First, according to the FBI, it is the savvy criminals (and terrorists) who present the biggest risk of using encryption to evade detection. By definition, less-savvy criminals will be easier for law enforcement to catch without guaranteed access to encrypted devices. Why is it acceptable to the FBI that the solutions they demand are necessarily incapable of stopping the very harms they claim they most need backdoors in order to stop?

Second, the history in this area demonstrates that “not foolproof” often actually means “completely insecure.” That’s because any system that is designed to allow law enforcement agencies all across the country to expeditiously decrypt devices pursuant to court order will be enormously complex, raising the likelihood of serious flaws in implementation. And, regardless of who holds them, the keys used to decrypt these devices will need to be used frequently, making it even harder to defend them from bad actors. These and other technical challenges mean that the risks of actually deploying an imperfect exceptional access mechanism to millions of phones are unacceptably high. And of course, any system implemented in the US will be demanded by repressive governments around the world.

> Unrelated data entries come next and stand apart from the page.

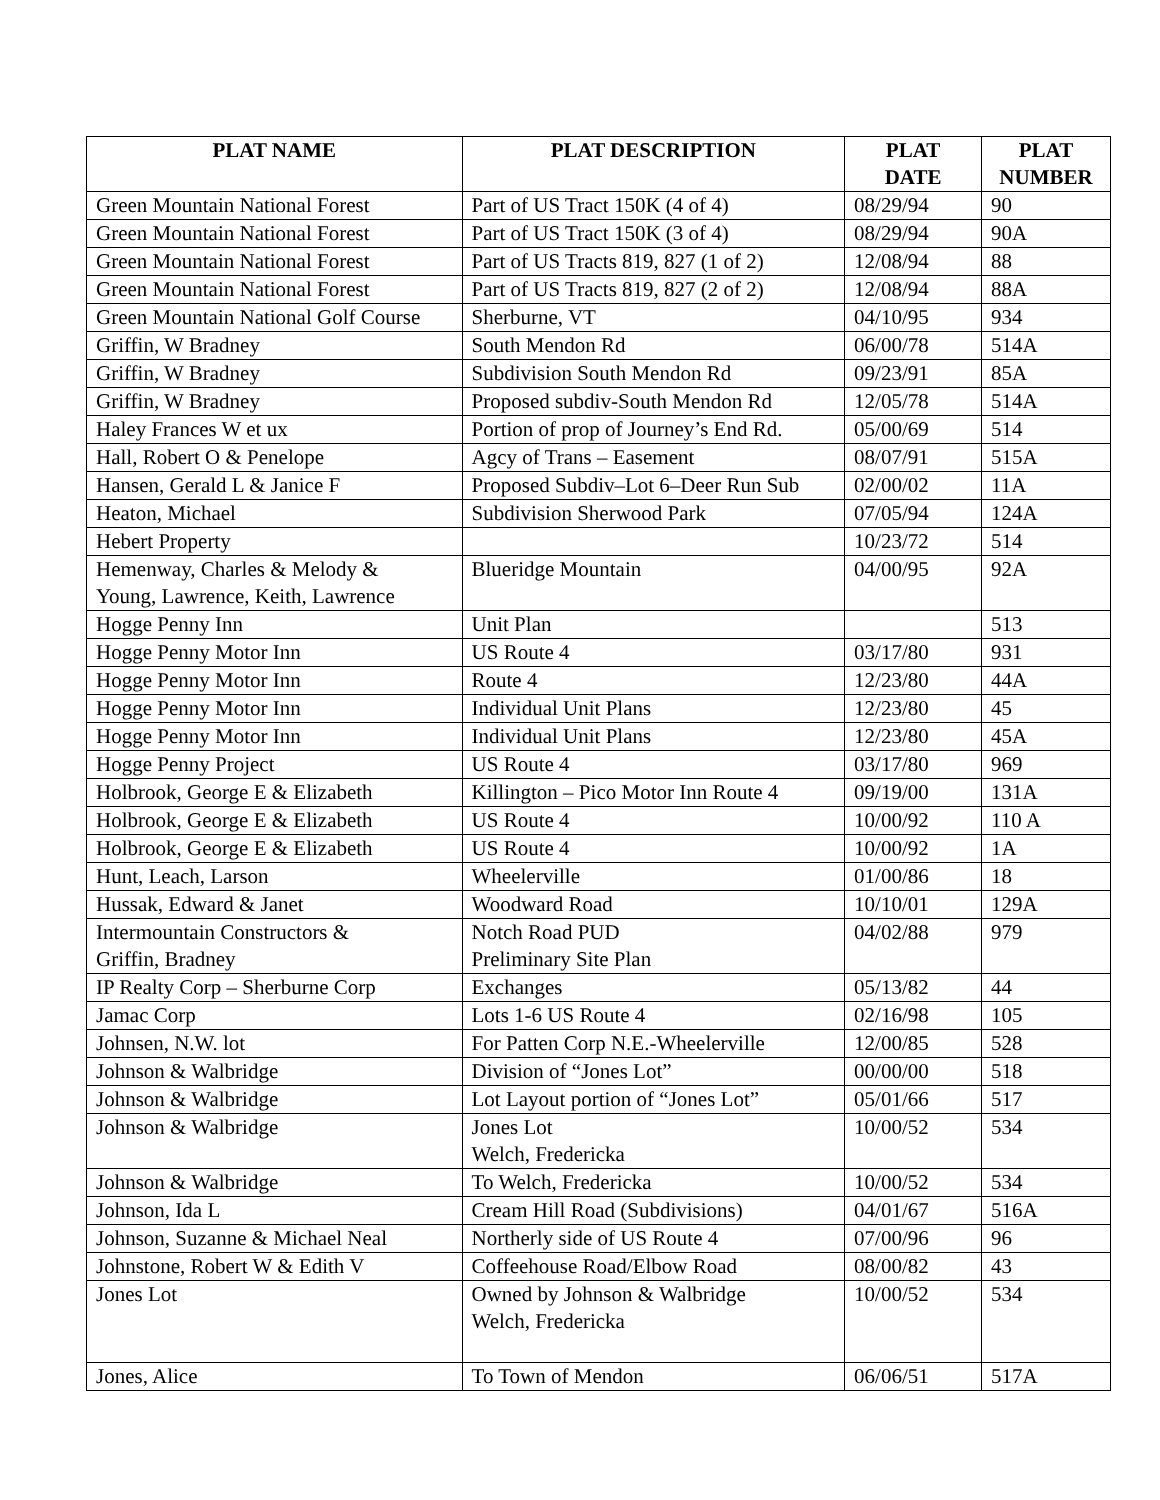| PLAT NAME | PLAT DESCRIPTION | PLAT DATE | PLAT NUMBER |
| --- | --- | --- | --- |
| Green Mountain National Forest | Part of US Tract 150K (4 of 4) | 08/29/94 | 90 |
| Green Mountain National Forest | Part of US Tract 150K (3 of 4) | 08/29/94 | 90A |
| Green Mountain National Forest | Part of US Tracts 819, 827 (1 of 2) | 12/08/94 | 88 |
| Green Mountain National Forest | Part of US Tracts 819, 827 (2 of 2) | 12/08/94 | 88A |
| Green Mountain National Golf Course | Sherburne, VT | 04/10/95 | 934 |
| Griffin, W Bradney | South Mendon Rd | 06/00/78 | 514A |
| Griffin, W Bradney | Subdivision South Mendon Rd | 09/23/91 | 85A |
| Griffin, W Bradney | Proposed subdiv-South Mendon Rd | 12/05/78 | 514A |
| Haley Frances W et ux | Portion of prop of Journey’s End Rd. | 05/00/69 | 514 |
| Hall, Robert O & Penelope | Agcy of Trans – Easement | 08/07/91 | 515A |
| Hansen, Gerald L & Janice F | Proposed Subdiv–Lot 6–Deer Run Sub | 02/00/02 | 11A |
| Heaton, Michael | Subdivision Sherwood Park | 07/05/94 | 124A |
| Hebert Property | | 10/23/72 | 514 |
| Hemenway, Charles & Melody & Young, Lawrence, Keith, Lawrence | Blueridge Mountain | 04/00/95 | 92A |
| Hogge Penny Inn | Unit Plan | | 513 |
| Hogge Penny Motor Inn | US Route 4 | 03/17/80 | 931 |
| Hogge Penny Motor Inn | Route 4 | 12/23/80 | 44A |
| Hogge Penny Motor Inn | Individual Unit Plans | 12/23/80 | 45 |
| Hogge Penny Motor Inn | Individual Unit Plans | 12/23/80 | 45A |
| Hogge Penny Project | US Route 4 | 03/17/80 | 969 |
| Holbrook, George E & Elizabeth | Killington – Pico Motor Inn Route 4 | 09/19/00 | 131A |
| Holbrook, George E & Elizabeth | US Route 4 | 10/00/92 | 110 A |
| Holbrook, George E & Elizabeth | US Route 4 | 10/00/92 | 1A |
| Hunt, Leach, Larson | Wheelerville | 01/00/86 | 18 |
| Hussak, Edward & Janet | Woodward Road | 10/10/01 | 129A |
| Intermountain Constructors & Griffin, Bradney | Notch Road PUD Preliminary Site Plan | 04/02/88 | 979 |
| IP Realty Corp – Sherburne Corp | Exchanges | 05/13/82 | 44 |
| Jamac Corp | Lots 1-6 US Route 4 | 02/16/98 | 105 |
| Johnsen, N.W. lot | For Patten Corp N.E.-Wheelerville | 12/00/85 | 528 |
| Johnson & Walbridge | Division of “Jones Lot” | 00/00/00 | 518 |
| Johnson & Walbridge | Lot Layout portion of “Jones Lot” | 05/01/66 | 517 |
| Johnson & Walbridge | Jones Lot Welch, Fredericka | 10/00/52 | 534 |
| Johnson & Walbridge | To Welch, Fredericka | 10/00/52 | 534 |
| Johnson, Ida L | Cream Hill Road (Subdivisions) | 04/01/67 | 516A |
| Johnson, Suzanne & Michael Neal | Northerly side of US Route 4 | 07/00/96 | 96 |
| Johnstone, Robert W & Edith V | Coffeehouse Road/Elbow Road | 08/00/82 | 43 |
| Jones Lot | Owned by Johnson & Walbridge Welch, Fredericka | 10/00/52 | 534 |
| Jones, Alice | To Town of Mendon | 06/06/51 | 517A |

The DOJ’s myopic focus on backdooring phones at the expense of the devices’ security is especially vexing in light of reports that law enforcement agencies are increasingly able to use commercial unlocking tools to break into essentially any device on the market. And if this is the status quo without mandated backdoor access and as vendors like Apple take steps to harden their devices against hacking, imagine how vulnerable devices could be with a legal mandate. The FBI likes to paint encryption in an apocalyptic light, suggesting that the technology drastically undermines the Bureau’s ability to do its job, but the evidence from the Apple fight and elsewhere is far less stark.